A história do nosso país, com eventuais momentos de excepção, mostra uma enorme tendência para o centralismo governamental. O facto é que muitos dos nossos políticos (nossos concidadãos) até podem prometer o contrário em eleições, porém, como em muitos outros assuntos, quando se chega ao poder, e se veste o fato de governante, a conversa é outra.
Mesmo que nem sempre o digam, a principal razão por que tal acontece reside no facto de se achar o “povo” incapaz de se governar, incapaz de decidir, de escolher. Mais, é por considerarem os políticos locais indignos de certo poder.
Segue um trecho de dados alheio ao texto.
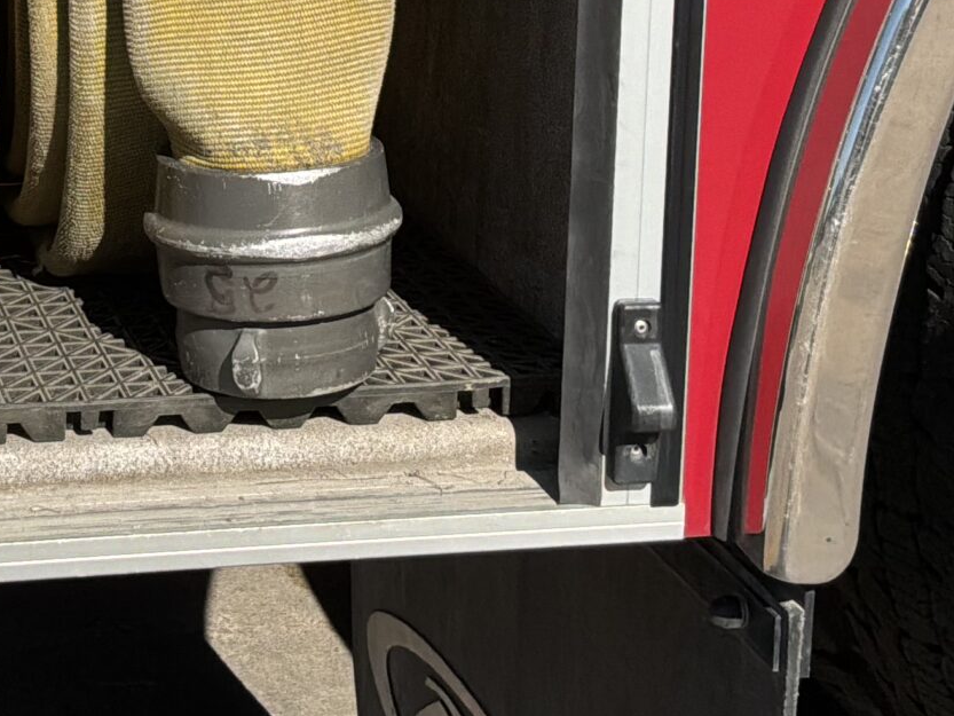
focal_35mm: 86
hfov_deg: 22.2
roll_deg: +0.0
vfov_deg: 16.3
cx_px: 94
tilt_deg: -6.5
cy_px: -198
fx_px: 2370
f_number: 1.8
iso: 25
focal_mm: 3
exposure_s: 1/2427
Dizem que há riscos, que há corrupção, que há favores, que há cunhas, que há isto e aquilo.
Assim, será legítimo concluir que a província, depois da sua eleição para os lugares cimeiros da governação nacional, ficou desprovida de inteligência e seriedade?
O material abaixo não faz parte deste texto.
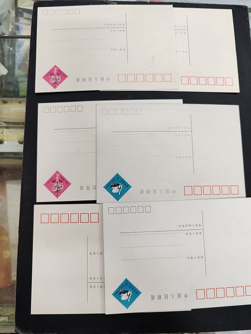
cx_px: 126
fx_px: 261
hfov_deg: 51.4
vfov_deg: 65.3
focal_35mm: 27
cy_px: 167
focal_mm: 6.12
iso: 1250
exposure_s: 1/100
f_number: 1.9
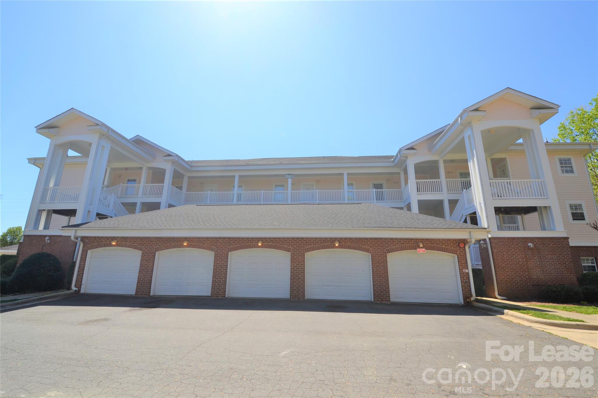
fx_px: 249
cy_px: 199
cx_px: 299
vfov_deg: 77.3
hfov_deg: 100.4
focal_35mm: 15
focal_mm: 10
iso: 100
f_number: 9
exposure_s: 1/200
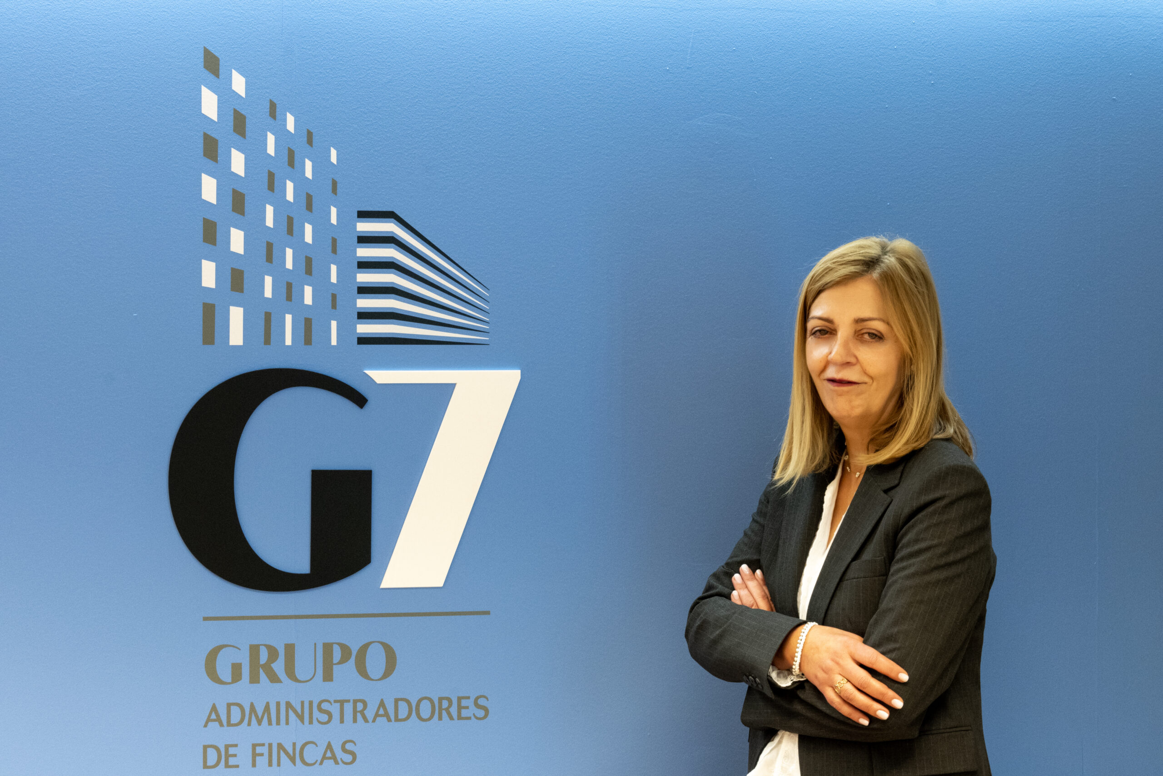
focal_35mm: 96
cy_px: 388
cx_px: 582
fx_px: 3101
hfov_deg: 21.2
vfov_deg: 14.3
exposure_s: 1/20
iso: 1600
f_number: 13
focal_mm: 64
É muito estranho que se utilize a desconfiança generalizada sobre hipotético comportamento dos políticos locais para limitar o país a Lisboa, concentrando grande parte das decisões que nos dizem respeito, com total desconhecimento das diferentes realidades, sem qualquer proximidade com as pessoas que são alvo do prolixo trabalho de gabinete.
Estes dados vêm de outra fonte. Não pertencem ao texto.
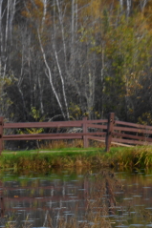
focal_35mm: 314
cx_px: -125
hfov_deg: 4.3
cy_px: 228
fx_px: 1991
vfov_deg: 6.5
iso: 125
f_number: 4.5
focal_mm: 50
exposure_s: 1/80
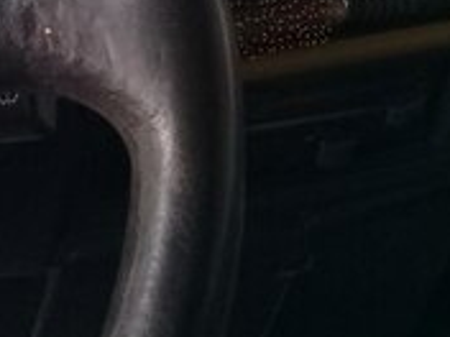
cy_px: -116
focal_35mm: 116
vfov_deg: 12.3
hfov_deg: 16.0
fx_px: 1508
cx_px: -161
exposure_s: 1/33
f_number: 2.2
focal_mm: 3.3
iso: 80
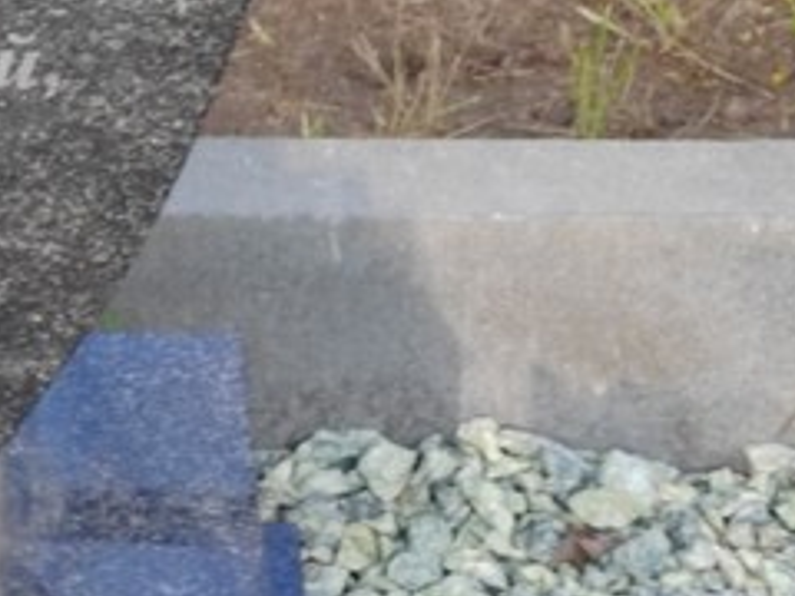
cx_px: -348
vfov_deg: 6.9
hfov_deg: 9.1
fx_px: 4892
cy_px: -232
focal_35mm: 213
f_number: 1.9
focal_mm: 5.52
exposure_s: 1/240
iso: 100
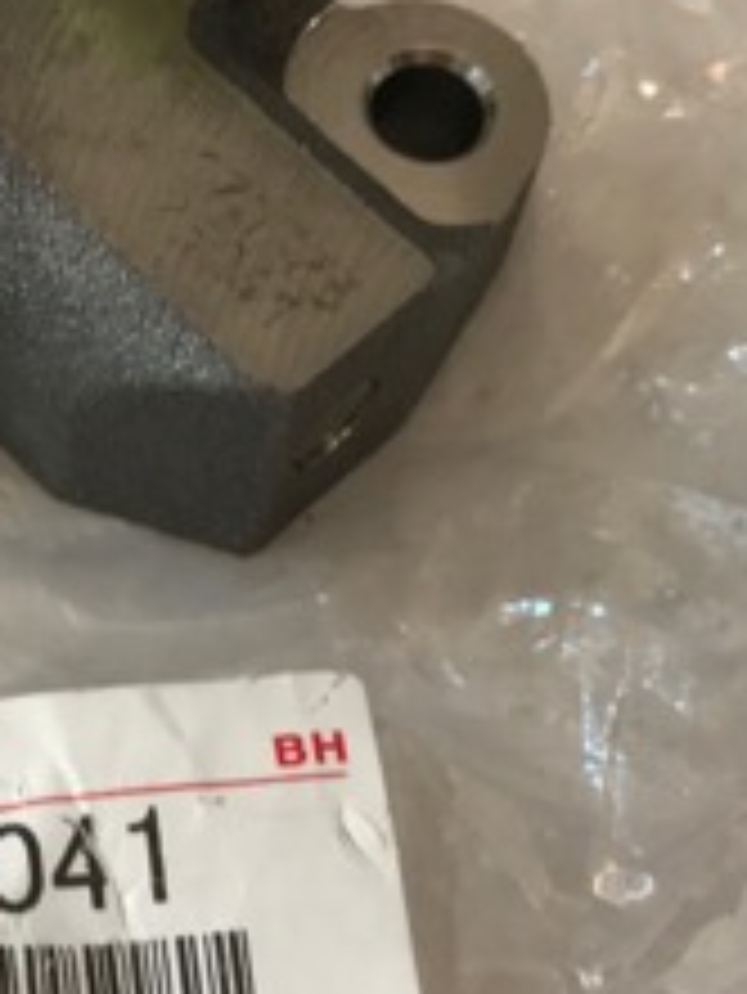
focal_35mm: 81
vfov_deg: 24.1
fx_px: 2328
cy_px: 441
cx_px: -68
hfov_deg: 17.6
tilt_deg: -65.3
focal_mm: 3.99
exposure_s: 1/50
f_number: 1.8
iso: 32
A transferência de poderes e competências para as Câmaras Municipais e outras estruturas regionais deve ocorrer com a máxima profundidade possível. Será uma marca de maturidade e aprofundamento da nossa democracia. O poder deve estar, tanto quanto possível, junto das próprias pessoas.
Os abusos do poder local, assim como dos tronos de Lisboa, deverão ser tratados pela inspecção, pela polícia e pela justiça, não deixando no ar este sentimento de que a impunidade é lei em Portugal. É simples, ninguém está acima da lei. Ou será que os abusos do poder central justificam a entrega da governação a Espanha?
Apesar da tradição histórica, não creio que esta mentalidade seja genética, um acontecimento com origem matemática no big bang, um fado. É possível melhor e é urgente mudar.
O Sr. Presidente da República lançou um enorme e valioso desafio aos autarcas, instando-os a aceitarem maiores responsabilidades no sector da educação. Oxalá seja um sinal de mudança. Deseja-se é que não apareça a outra face da moeda do centralismo: alguns políticos locais, sabe-se lá porquê, enjeitam certas competências. É evidente que a transferência de poderes e competências, de Lisboa para os municípios, não poderá ser feita divorciada dos respectivos meios. Sejamos sérios.
A transferência da educação para os municípios é apenas um primeiro passo para acabar de vez com o nefasto centralismo e dirigismo Estatal no sector e rasgar, como diz o livro do Prof. Joaquim Azevedo, “avenidas de liberdade”.
O caminho do futuro está nessa capacidade de confiar nas pessoas, nas suas capacidades, no seu empenho pessoal em favor de uma vida melhor, na liberdade geradora de responsabilidade e criatividade.
Como sabemos, desde o Marquês de Pombal, a educação tem sido utilizada centralmente com o intuito de transformar a sociedade à imagem dos desejos do poder vigente. Se esse uso foi mais grave na I República e no Estado Novo, ele ainda persiste. Há sempre quem encontre uma justificação bondosa para limitar a nossa liberdade. E logo aparece alguém que sabe, melhor do que nós, o que é bom para nós.
Para as elites políticas, e não só, só sabemos fazer escolhas no momento de votar. Para esse nobre acto já temos direito a carta de alforria, já somos confiáveis.